What we do over here on the Choctawhatchee River is about the same. Pole or rod and reel,Bait , sinker and line weight and hook size may vary with the fisherman. Once you really get into them and see the fun it can become addictive. A few are beginning to show up but so far they are mostly silvers.


----------



## Whompuscat (Mar 11, 2009)

During the late fifties there was one fisherman I knew that caught mullet in the Chipola River on a cane pole, he tight lined with a small hook, can't remember what he used for bait but they gave him a heck of a fight on his cane pole.


----------



## Sunshine17 (Dec 11, 2009)

Would like to know what to use for them bait wise and size hook. Would love to give it a try.


----------



## FishWalton (Jul 22, 2010)

Whompuscat said:


> During the late fifties there was one fisherman I knew that caught mullet in the Chipola River on a cane pole, he tight lined with a small hook, can't remember what he used for bait but they gave him a heck of a fight on his cane pole.

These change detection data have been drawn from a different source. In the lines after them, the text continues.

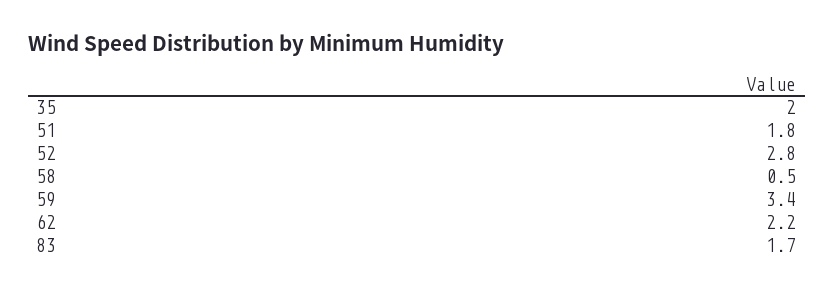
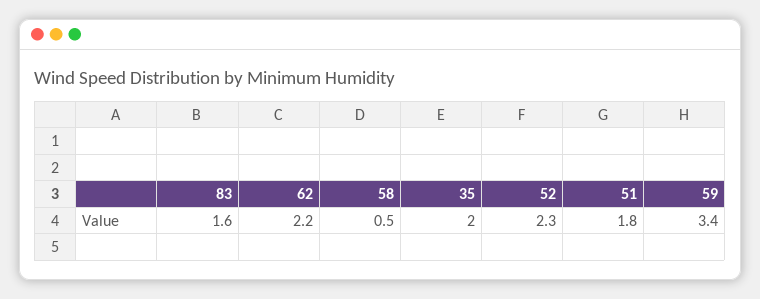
  {
    "35": 2,
    "51": 1.8,
-   "52": 2.8,
+   "52": 2.3,
    "58": 0.5,
    "59": 3.4,
    "62": 2.2,
-   "83": 1.7
+   "83": 1.6
  }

You are right about a cane pole. Nowdays folks also use a telescoping brim buster type pole and the results are the same. Hit the black mulle good and you will get a sore arm.


----------



## Jgatorman (Jun 8, 2013)

When I was a kid the cane pole fishers used two baits only for mullet. One was cotton the other was dough.


----------



## Try'n Hard (Oct 23, 2008)

153 Large fish said:


> When I was a kid, we loved snagging and had learned a lot about rigging for snagging...we found that the larger the treble hook, the harder to penetrate...so small extremely sharp trebles...about #4-#6...also we put 2 or 3 on the line, but not just hanging perpendicular to the line...we double up the line and pass it through the eye and over the hook...then to make the hook sit properly you wind a loop 4 times below the j section of one hook on the treble and put the eye of the twisted loop over the barb and pull tight...attach a 1 ounce pyramid weight to the bottom of the rig...allow 1 foot of distance fro the weight to the first hook...this rig penetrates fish better than any other ive seen. ..We were snagging for freshwater big game though...so mullet will get hooked easily...



This


----------



## billyb (Aug 22, 2012)

The only thing I put on my hook is a small slice of a Zoom Trick worm in mathiolate color which is a bright orange. It works for me.


----------



## kent91 (Dec 22, 2015)

I snagged a nice lil red and a whole mess of mullet from the pier this afternoon. Completely forgot to try and snatch one though


----------



## kent91 (Dec 22, 2015)

And another... dammit someone remind me to grab a rod and reel next time!


----------



## FishWalton (Jul 22, 2010)

billyb said:


> The only thing I put on my hook is a small slice of a Zoom Trick worm in mathiolate color which is a bright orange. It works for me.



Same here!. Depending on wind may go tomorrow morning before the rain gets here.


----------